◆ What the task asks:
Switch "UZBEKISTAN" to "UZB" wherever it appears in the items below and write out all their text again with nothing else changed. Leave the pictures out of your answer.

Dataset items

______

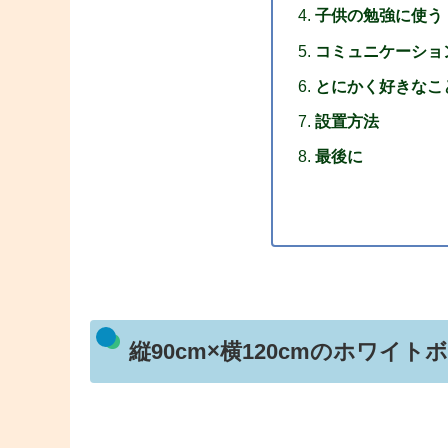
子供の勉強に使う
コミュニケーショ
とにかく好きなこ
設置方法
最後に
縦90cm×横120cmのホワイト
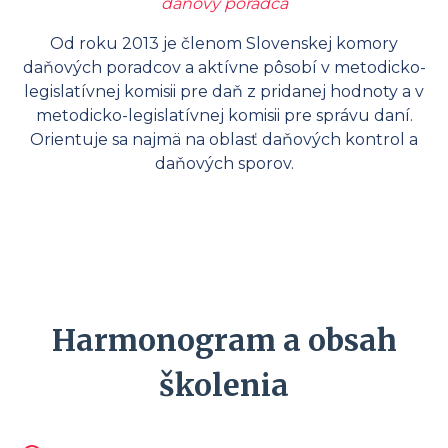
daňový poradca
Od roku 2013 je členom Slovenskej komory
daňových poradcov a aktívne pôsobí v metodicko-
legislatívnej komisii pre daň z pridanej hodnoty a v
metodicko-legislatívnej komisii pre správu daní.
Orientuje sa najmä na oblasť daňových kontrol a
daňových sporov.
Harmonogram a obsah
školenia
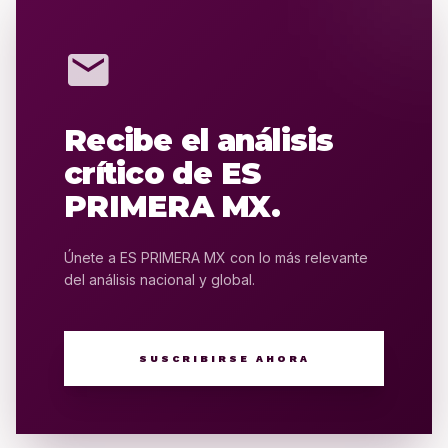
mail
Recibe el análisis
crítico de ES
PRIMERA MX.
Únete a ES PRIMERA MX con lo más relevante
del análisis nacional y global.
SUSCRIBIRSE AHORA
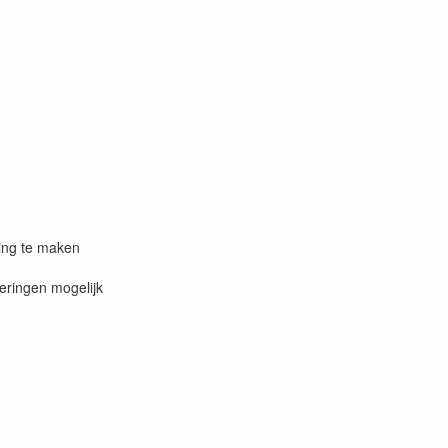
ning te maken
eringen mogelijk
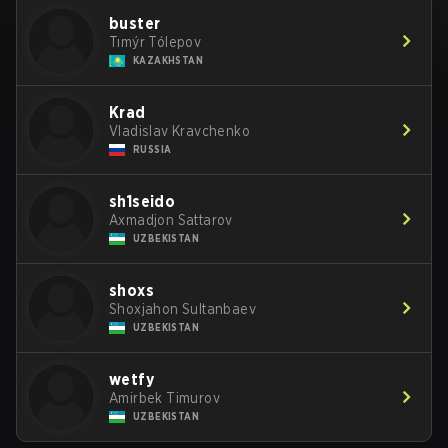
buster
Tımýr Tólepov
KAZAKHSTAN
Krad
Vladislav Kravchenko
RUSSIA
sh1seido
Axmadjon Sattarov
UZBEKISTAN
shoxs
Shoxjahon Sultanbaev
UZBEKISTAN
wetfy
Amirbek Timurov
UZBEKISTAN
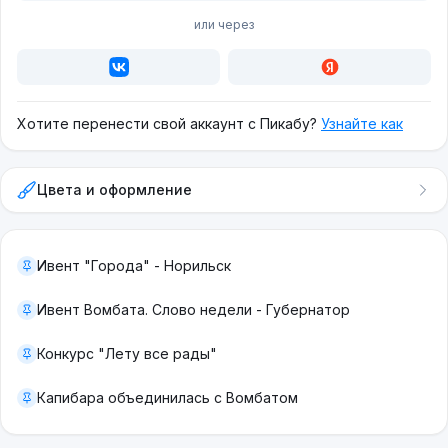
или через
Хотите перенести свой аккаунт с Пикабу?
Узнайте как
Цвета и оформление
Ивент "Города" - Норильск
Ивент Вомбата. Слово недели - Губернатор
Конкурс "Лету все рады"
Капибара объединилась с Вомбатом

______

◆ Answer:
子供の勉強に使う
コミュニケーショ
とにかく好きなこ
設置方法
最後に
縦90cm×横120cmのホワイト
daňový poradca
Od roku 2013 je členom Slovenskej komory
daňových poradcov a aktívne pôsobí v metodicko-
legislatívnej komisii pre daň z pridanej hodnoty a v
metodicko-legislatívnej komisii pre správu daní.
Orientuje sa najmä na oblasť daňových kontrol a
daňových sporov.
Harmonogram a obsah
školenia
mail
Recibe el análisis
crítico de ES
PRIMERA MX.
Únete a ES PRIMERA MX con lo más relevante
del análisis nacional y global.
SUSCRIBIRSE AHORA
ning te maken
eringen mogelijk
buster
Tımýr Tólepov
KAZAKHSTAN
Krad
Vladislav Kravchenko
RUSSIA
sh1seido
Axmadjon Sattarov
UZB
shoxs
Shoxjahon Sultanbaev
UZB
wetfy
Amirbek Timurov
UZB
или через
Хотите перенести свой аккаунт с Пикабу?
Узнайте как
Цвета и оформление
Ивент "Города" - Норильск
Ивент Вомбата. Слово недели - Губернатор
Конкурс "Лету все рады"
Капибара объединилась с Вомбатом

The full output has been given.